By Maria Sermersheim
Perhaps you will think me morbid, but I think a little reminder of death is always refreshing. It is not foreign to our Catholic tradition to have a healthy appreciation for “memento mori,” remembrance of death. Some saints used to keep a skull on their desks to keep mortality always before their eyes. So, when I attended a welcome party for a wedding and a couple of toasts introduced the theme of death, my companions and I heartily cheered, “Zu Tode!” (To death!). To those who live without Christian hope, it certainly sounds macabre and very unfit for a wedding celebration; but in the context of our Christian faith, those words are a simple and strong profession of hope and devotion.
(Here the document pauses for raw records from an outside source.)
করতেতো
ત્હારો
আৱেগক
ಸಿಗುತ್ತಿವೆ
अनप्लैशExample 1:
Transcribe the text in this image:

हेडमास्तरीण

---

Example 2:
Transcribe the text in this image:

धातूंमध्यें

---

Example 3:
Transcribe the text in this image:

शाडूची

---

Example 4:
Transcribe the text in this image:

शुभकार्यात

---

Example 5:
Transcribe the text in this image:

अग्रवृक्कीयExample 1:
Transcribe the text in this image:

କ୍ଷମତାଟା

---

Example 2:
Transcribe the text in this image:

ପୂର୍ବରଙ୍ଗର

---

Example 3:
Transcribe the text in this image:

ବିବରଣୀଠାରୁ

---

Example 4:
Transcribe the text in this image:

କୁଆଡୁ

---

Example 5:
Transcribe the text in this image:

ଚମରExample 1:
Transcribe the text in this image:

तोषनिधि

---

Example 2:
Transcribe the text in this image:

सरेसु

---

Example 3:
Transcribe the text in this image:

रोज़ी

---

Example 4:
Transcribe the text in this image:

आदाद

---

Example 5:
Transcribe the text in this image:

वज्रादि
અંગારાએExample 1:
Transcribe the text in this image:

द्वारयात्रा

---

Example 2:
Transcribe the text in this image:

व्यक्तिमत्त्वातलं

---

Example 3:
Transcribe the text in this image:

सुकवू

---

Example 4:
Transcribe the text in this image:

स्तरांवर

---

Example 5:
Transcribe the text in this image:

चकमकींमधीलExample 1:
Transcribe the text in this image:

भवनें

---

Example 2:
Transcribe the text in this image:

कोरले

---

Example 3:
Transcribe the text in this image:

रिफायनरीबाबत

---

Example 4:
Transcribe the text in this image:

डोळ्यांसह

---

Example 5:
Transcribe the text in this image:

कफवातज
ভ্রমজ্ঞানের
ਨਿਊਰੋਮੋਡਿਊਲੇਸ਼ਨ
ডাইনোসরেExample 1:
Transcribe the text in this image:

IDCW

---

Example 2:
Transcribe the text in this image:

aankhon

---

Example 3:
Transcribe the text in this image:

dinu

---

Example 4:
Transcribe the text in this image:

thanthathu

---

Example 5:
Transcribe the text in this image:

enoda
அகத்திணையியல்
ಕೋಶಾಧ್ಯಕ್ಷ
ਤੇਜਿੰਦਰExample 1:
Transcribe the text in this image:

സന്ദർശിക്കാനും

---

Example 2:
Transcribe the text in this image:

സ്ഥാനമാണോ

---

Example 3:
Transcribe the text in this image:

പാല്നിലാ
The most beautiful of the toasts was short and sweet, given by a bridesmaid who was recently married herself. She told the couple that the best advice she could give as a newlywed was to “remember that you will die.” She did not elaborate too much; but in my own reflection, I could think of several reasons for that advice – one being shared by St. Teresa of Avila. The saint wrote that a nun who remembers that she might die at any moment is sure to subdue her will in everything to God; she would spend each hour as if it were her last, laboring for the Lord, and that is a sure way to sanctity. I suspect that the constant awareness that death may surprise us would similarly prompt a married couple to cherish and love each other more selflessly and generously, always aware that the person vowed to them is a temporary gift.
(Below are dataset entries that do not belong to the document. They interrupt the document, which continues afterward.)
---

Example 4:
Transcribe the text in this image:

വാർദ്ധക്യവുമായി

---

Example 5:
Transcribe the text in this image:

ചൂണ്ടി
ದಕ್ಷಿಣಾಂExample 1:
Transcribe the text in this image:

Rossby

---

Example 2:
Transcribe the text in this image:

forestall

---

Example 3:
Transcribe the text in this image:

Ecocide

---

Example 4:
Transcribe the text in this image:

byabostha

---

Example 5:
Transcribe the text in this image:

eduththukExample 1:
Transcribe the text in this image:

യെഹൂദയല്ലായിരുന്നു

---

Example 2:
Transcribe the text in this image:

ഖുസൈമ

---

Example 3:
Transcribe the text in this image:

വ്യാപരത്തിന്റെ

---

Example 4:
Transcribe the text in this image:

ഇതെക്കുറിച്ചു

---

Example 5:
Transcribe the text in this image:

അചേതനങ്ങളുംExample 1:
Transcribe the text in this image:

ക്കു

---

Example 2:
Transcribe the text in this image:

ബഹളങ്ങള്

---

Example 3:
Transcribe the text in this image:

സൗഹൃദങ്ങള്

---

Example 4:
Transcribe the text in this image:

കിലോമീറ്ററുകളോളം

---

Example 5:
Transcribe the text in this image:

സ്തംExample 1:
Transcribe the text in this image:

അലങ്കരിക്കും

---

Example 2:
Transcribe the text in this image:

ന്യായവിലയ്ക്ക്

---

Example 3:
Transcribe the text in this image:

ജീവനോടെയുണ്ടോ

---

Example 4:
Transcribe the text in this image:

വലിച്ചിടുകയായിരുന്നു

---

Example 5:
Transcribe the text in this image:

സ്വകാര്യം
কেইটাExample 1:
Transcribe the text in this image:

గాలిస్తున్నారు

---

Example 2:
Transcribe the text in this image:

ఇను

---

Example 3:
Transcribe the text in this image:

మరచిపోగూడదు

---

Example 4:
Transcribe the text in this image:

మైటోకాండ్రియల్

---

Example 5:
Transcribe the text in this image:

Hearing the clock ticking is not the only result of meditating on death. Death also warrants the same disposition of dependence on God that is essential for true, deeply sacrificial love. Then-Cardinal Joseph Ratzinger (Pope Emeritus Benedict XVI) wrote in his book, “Eschatology: Death and Eternal Life,” that in the confrontation with human mortality, “man is forced to face the fact that existence is not at his disposal, nor is his life his own property.” Just so with love, “the soul’s true nourishment … [which] is not something we can produce for ourselves.” Death and love place us in situations of utter dependence; places in which we can either grasp angrily (and futilely) for control, or we can rest in the peace that we will receive our daily bread from our Father in heaven. Even if it seems stale and tasteless in the moment, God knows better than we do what is necessary for the purification and magnification of our souls. Thus, “it is in the transforming acceptance of death, present time and again to us in this life, that we mature for the real, the eternal, life.” As we grow in trusting God, we grow in saintliness, and the bitter trials of love and death—if given to God with open hearts—will earn sweet rewards in the life to come.
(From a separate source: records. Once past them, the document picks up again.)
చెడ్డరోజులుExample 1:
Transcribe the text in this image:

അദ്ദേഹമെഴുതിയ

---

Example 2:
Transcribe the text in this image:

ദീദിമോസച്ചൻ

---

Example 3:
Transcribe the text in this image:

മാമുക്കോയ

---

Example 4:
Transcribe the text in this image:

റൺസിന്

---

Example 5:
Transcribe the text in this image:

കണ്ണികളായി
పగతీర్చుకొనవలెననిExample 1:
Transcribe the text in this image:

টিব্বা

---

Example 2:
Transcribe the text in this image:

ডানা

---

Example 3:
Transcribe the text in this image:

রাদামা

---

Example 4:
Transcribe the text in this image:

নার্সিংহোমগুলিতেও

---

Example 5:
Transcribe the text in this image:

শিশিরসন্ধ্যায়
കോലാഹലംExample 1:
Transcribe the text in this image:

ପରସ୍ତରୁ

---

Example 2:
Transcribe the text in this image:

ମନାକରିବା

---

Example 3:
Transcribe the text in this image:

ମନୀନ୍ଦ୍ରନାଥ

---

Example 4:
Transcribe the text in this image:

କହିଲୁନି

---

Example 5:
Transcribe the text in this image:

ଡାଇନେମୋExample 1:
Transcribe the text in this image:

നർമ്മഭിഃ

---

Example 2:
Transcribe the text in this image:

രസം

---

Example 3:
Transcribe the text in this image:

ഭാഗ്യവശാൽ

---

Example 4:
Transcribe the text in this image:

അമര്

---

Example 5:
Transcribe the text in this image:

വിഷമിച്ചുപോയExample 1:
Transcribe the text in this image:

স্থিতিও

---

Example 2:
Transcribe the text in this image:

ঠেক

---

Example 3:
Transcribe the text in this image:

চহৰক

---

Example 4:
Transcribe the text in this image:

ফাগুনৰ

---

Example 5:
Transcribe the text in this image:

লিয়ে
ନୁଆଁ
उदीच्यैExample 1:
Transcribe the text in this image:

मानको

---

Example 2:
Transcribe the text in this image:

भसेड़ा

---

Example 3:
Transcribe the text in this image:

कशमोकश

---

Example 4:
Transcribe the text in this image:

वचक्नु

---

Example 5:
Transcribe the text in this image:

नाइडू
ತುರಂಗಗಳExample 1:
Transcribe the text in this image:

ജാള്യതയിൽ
Following the practice of many saints, let us think about death in order to love well. In friendship, at work, in family life, and in every situation, let us love more because each hour may be our last. When we lose those who are dear to us, or when our hopes must die and our hearts are broken, let us rely ever more on God, the only one who can satisfy every desire and restore us in communion. May every day and every death (whether literal or metaphorical) increase our love and bring us closer to the Sacred Heart of Jesus, which was pierced for each of us.
Cheers to happy couples everywhere this wedding season! May you have many joyful years cultivating faith, hope and love, remembering that you will die.